"What are you talking about, I have to go to work I can't just-" I said whilst trying to get out of his embrace, but he cut me off once again.

"Take a day off? Of course you can" He casually said as I scoffed.

"Besides, I think it's best if you stay in today considering what happened yesterday" He said as I looked him in his eyes.

"I remember the last time you decided to go to work when you were upset" He said as I looked down.

I made a scene, I yelled and cried. Yep, I remember that day too, and it was embarrassing. He is right, I shouldn't be going to work today, but I'm worried about him calling for me, what would people think about that?

"I know what you're thinking, I called Jimin, don't worry about it" He said as if he could read my mind and pulled me back into his embrace.

"You need to take care of yourself Y/N, I assume you never take days off which is why we are starting today" Taehyung sternly said as I sighed.

"I do take days off for trips and stuff, I just haven't had a proper reason to do so lately" I explained as he sighed.

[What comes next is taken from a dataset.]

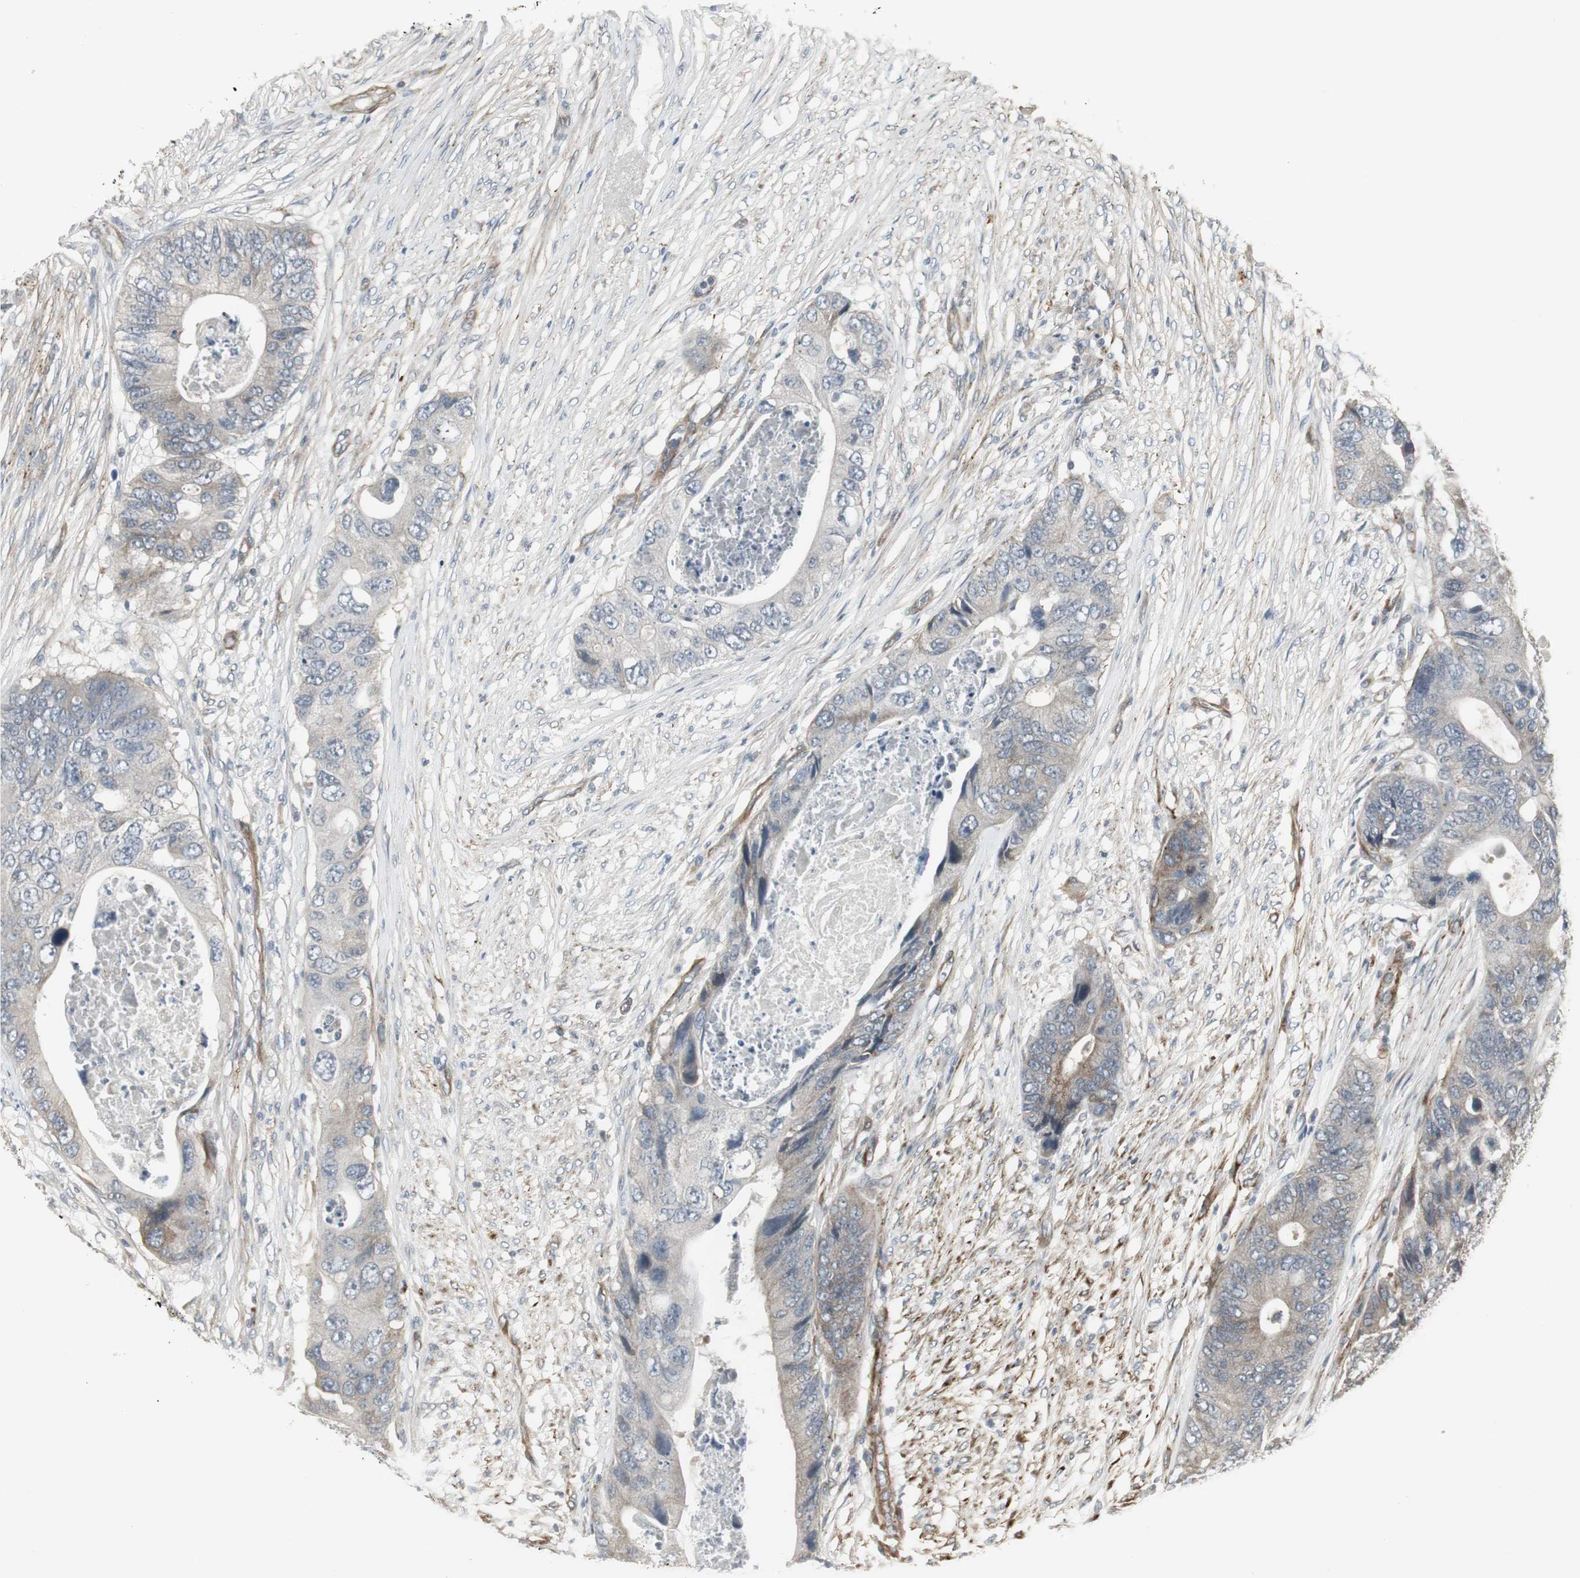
{"staining": {"intensity": "weak", "quantity": "<25%", "location": "cytoplasmic/membranous"}, "tissue": "colorectal cancer", "cell_type": "Tumor cells", "image_type": "cancer", "snomed": [{"axis": "morphology", "description": "Adenocarcinoma, NOS"}, {"axis": "topography", "description": "Colon"}], "caption": "An image of human colorectal cancer (adenocarcinoma) is negative for staining in tumor cells.", "gene": "SCYL3", "patient": {"sex": "male", "age": 71}}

"I know, but it's just one day Y/N, it will do you good" He said as I finally gave in, relaxing myself as I laid back in his embrace.

We stayed silent for a little, just enjoying each other's presence as I sighed. It amazes me how Taehyung is able to calm me down with just simple words, there is a certain magic to his voice, how it's so full and deep.

He may come across as cold and rude to others, but not to me. It's like he becomes an entirely different person when he speaks to me opposed to his manner of speaking to others. It makes me feel special, but scared at the same time.

I'm kind of like Taehyung really, but I feel like I will disappoint him at some point, like I won't be able to make him happy the way he makes me happy. In life, I've always managed to disappoint someone one way or another.

He is so kind to me, understanding and loving, but I've always had a hard time showing that side of me to others. Sure, Taehyung being the one I love makes it easier. But most of my kind interactions with others have always been part of this act I tried to hold up.

I fear that I might not know how to love like this again, like I'm unable to love Taehyung the way he should be loved. He has been there for me all the time, but when have I ever been able to do something like that for him?

"What is on your mind?" Taehyung asked me as I shrug my thoughts away.

"Nothing" I said as I tried to play it off, something that clearly wasn't going to work.

"Don't say that, I can feel that you're tensed" He says as I mentally scoff at myself.

"So why don't you tell me what's going on hmm?" He asked me as I sighed to myself, knowing I can't exactly get out of this one.

"It's really not that big of a deal" I said as I looked at him but he seemed unamused with my answer, causing me to explain anyways.

"I just fear that I won't be able to make you happy" I said as I looked down once again.

It's the truth, my life is a mess right now and I'm afraid I'm going to drag him down with me, especially when we consider how much he has done for me already. I don't want to feel guilty every single time I look him in his eyes.

Taehyung stayed silent for a little as I worried what he was going to say. It may be stupid, it probably is, but it is something that occupies my mind and it's not something I should just ignore.